Onedrive : microsoft centralise vos fichiers, adieu la corbeille locale
Un changement radical s'annonce pour les utilisateurs de OneDrive : Microsoft abandonne la synchronisation de la Corbeille avec Windows et macOS. Fini le recours aux poubelles locales pour récupérer des fichiers supprimés, désormais, tout passe par l'interface web de OneDrive ou SharePoint. Une décision qui, bien que visant à optimiser la plateforme, pourrait dérouter certains utilisateurs.

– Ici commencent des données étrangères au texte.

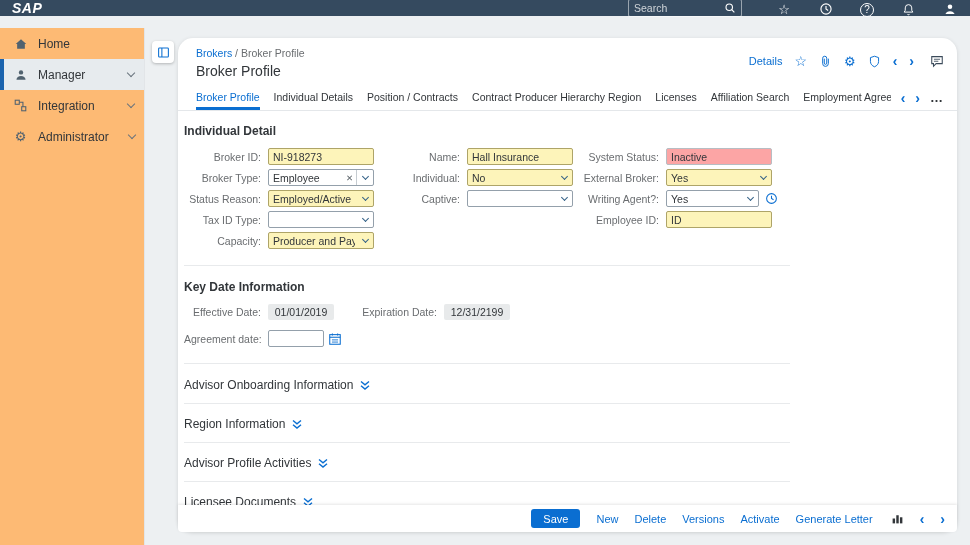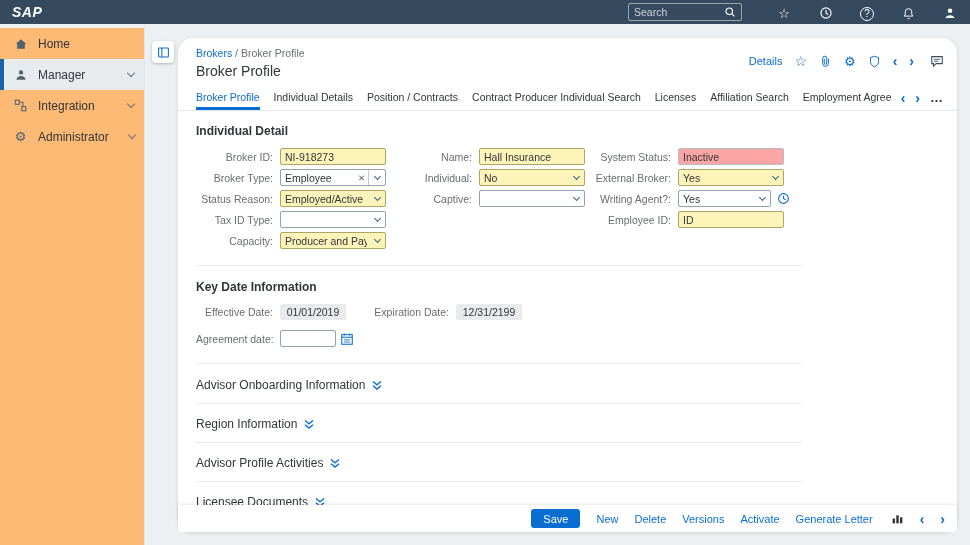"SAP" .shell { height: 24px -> 16px }
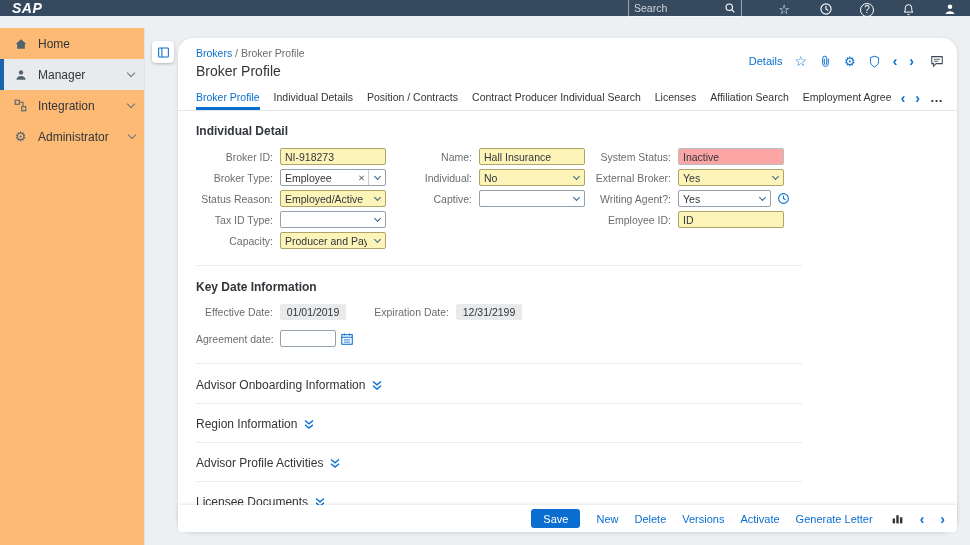"Contract Producer Individual Search" span.tab { text: Individual Search -> Hierarchy Region }
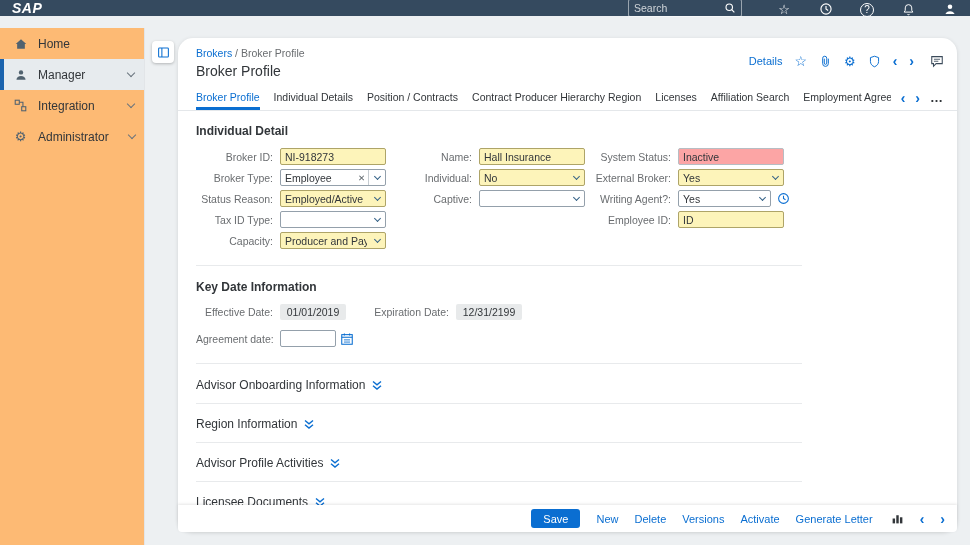"Individual Detail" .content { padding: 13px 0 0 18px -> 13px 0 0 6px }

La synchronisation, source de complexité
L'objectif affiché par Microsoft est clair : améliorer la performance et la prédictibilité de la synchronisation de OneDrive. La multiplication des copies, entre le système local et la Corbeille Windows/macOS, engendrait des incohérences et ralentissait les opérations. En centralisant la gestion des fichiers supprimés dans le cloud, la firme espère simplifier le processus de restauration et accélérer les suppressions, particulièrement pour les bibliothèques volumineuses.
Mais le revers de la médaille est palpable. L'utilisateur perd un accès direct à la Corbeille habituelle de son système d'exploitation. La récupération d'un fichier effacé nécessitera désormais une connexion internet et une navigation dans l'interface web de OneDrive, un processus moins intuitif pour les utilisateurs les plus novices. Le changement, qui sera déployé progressivement à partir de début mai, affectera tous les utilisateurs de OneDrive sur Windows et macOS. Les administrateurs n'auront aucune option pour s'en dérober.
Ce repositionnement stratégique souligne l'ambition de Microsoft de faire de OneDrive un véritable hub centralisé pour la gestion des fichiers, s'inscrivant pleinement dans la logique du cloud computing. Mais la question demeure : cette simplification technique se traduira-t-elle par une expérience utilisateur réellement améliorée, ou au contraire, par une perte de contrôle et de réactivité pour l'utilisateur final ?
La firme de Redmond ne communique aucun chiffre sur l'impact attendu sur la vitesse de synchronisation, mais la promesse d'une gestion plus efficace des fichiers volumineux est loin d'être négligeable. En fin de compte, cette évolution forcera-t-elle les utilisateurs à adopter définitivement les modes de travail collaboratifs du cloud, ou s'agira-t-il d'un simple ajustement technique, vite oublié une fois le premier choc passé ? Le temps nous le dira.